Moments after that, Nolan was run over and killed by a van whose bewildered driver saw would-be rescuers standing on the roadway and veered to avoid them, hitting Nolan instead.

Last night, 24 hours after the accident, suburban Logan Township police were hunting the first driver, a white man with glasses, a crewcut and a full-size red-and-silver pickup truck.
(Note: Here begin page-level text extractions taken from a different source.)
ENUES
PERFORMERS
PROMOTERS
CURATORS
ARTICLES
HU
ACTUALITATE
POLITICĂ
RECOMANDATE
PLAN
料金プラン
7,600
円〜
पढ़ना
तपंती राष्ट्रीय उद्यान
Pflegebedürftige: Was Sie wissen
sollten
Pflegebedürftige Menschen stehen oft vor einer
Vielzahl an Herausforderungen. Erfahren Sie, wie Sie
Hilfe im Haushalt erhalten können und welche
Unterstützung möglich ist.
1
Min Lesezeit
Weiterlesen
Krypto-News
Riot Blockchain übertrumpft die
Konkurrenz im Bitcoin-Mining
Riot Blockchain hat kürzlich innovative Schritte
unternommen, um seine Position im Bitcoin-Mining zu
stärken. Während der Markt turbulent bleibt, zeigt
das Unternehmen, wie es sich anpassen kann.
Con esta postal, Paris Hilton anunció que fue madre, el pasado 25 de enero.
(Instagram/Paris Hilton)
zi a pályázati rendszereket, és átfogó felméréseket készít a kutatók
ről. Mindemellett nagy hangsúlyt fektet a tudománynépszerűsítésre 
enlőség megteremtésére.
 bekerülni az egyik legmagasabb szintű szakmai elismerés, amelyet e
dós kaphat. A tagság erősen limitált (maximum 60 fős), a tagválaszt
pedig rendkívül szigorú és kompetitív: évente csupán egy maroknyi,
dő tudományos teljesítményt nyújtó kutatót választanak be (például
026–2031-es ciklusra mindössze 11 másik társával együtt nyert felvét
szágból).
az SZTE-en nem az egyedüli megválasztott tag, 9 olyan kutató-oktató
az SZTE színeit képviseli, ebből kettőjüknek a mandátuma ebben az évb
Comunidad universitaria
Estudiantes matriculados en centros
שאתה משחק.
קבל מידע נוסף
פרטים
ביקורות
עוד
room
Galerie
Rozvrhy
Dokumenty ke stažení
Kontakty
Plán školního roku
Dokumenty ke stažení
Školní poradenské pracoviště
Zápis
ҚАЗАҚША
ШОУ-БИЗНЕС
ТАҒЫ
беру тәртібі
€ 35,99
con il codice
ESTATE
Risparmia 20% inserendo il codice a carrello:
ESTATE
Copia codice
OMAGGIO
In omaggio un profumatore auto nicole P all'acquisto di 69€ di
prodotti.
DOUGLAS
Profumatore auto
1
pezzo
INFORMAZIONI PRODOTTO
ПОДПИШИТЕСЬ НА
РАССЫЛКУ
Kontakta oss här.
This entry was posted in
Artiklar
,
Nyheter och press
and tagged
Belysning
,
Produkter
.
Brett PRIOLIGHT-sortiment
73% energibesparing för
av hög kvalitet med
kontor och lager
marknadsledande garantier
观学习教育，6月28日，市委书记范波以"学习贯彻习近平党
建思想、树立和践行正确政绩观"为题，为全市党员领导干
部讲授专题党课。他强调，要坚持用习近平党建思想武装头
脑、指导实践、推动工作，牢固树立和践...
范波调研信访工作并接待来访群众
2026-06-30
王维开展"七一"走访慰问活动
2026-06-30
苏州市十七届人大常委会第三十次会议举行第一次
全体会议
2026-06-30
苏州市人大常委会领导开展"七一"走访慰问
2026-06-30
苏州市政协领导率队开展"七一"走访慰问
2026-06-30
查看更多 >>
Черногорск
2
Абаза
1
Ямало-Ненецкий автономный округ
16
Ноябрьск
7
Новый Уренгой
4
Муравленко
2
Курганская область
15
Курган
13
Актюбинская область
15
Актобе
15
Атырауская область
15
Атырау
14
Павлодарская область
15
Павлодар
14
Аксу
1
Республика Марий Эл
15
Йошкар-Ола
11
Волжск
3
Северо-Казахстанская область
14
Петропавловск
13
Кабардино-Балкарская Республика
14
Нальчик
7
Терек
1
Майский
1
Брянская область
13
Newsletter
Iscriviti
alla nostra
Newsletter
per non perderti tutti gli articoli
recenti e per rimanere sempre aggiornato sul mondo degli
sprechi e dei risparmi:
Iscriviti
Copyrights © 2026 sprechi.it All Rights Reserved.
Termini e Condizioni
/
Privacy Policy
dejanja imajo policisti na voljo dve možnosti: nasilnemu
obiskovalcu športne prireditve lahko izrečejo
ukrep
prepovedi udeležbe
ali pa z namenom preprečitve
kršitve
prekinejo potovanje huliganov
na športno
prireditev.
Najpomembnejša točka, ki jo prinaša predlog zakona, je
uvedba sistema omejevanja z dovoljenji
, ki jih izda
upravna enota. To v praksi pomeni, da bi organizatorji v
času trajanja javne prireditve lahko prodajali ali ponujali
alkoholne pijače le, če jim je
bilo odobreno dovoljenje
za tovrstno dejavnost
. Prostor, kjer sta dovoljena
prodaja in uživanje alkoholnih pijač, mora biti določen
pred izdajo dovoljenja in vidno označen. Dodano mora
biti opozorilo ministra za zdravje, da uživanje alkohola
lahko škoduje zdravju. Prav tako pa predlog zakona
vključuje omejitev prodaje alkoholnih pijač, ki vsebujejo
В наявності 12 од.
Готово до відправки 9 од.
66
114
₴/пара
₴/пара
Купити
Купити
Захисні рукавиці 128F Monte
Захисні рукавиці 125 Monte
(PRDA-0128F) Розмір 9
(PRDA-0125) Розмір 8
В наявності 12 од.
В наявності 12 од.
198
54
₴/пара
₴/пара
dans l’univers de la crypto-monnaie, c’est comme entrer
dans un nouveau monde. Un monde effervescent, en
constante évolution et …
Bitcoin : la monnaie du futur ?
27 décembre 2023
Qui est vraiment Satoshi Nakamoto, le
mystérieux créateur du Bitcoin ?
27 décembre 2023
They had not publicly identified or charged the van driver, who probably couldn't see the darkly clad Nolan lying on the sparsely lit stretch of road, Blair County Coroner Patricia Ross said last night.

And they were debating whether the truck driver even knew that he ran someone over, Ross said.

Nolan "was conscious after the truck hit him," said Larry Wilkes Jr., who rushed from his job at the nearby BestWay Pizza Shop as passersby stopped to help. "He was saying he just wanted to go home. ... Then, a few moments later, the van hit him."

Ross said she did not have toxicology test results yet but that relatives said Nolan was drunk when he left a family member's house to walk home, the equivalent of three city blocks along Business Route 220.

"People said he was staggering along the road," Wilkes said.

One passing motorist saw Nolan, stretched out on the pavement, smoking, Ross said.

That sight caused at least two drivers to stop, then hurry with their passengers to get Nolan off the road -- only to have the pickup truck hit him first, leaving him bleeding severely from compound fractures of the legs.

"Then ... maybe not even a minute later, the van driver comes and there are men in dark clothing on the road, trying to flag the van," Ross said. "And the van driver says, 'What are they doing? Playing chicken?' And he turns and hits [Nolan]."

Nolan died instantly of chest injuries after the van hit him, Ross said.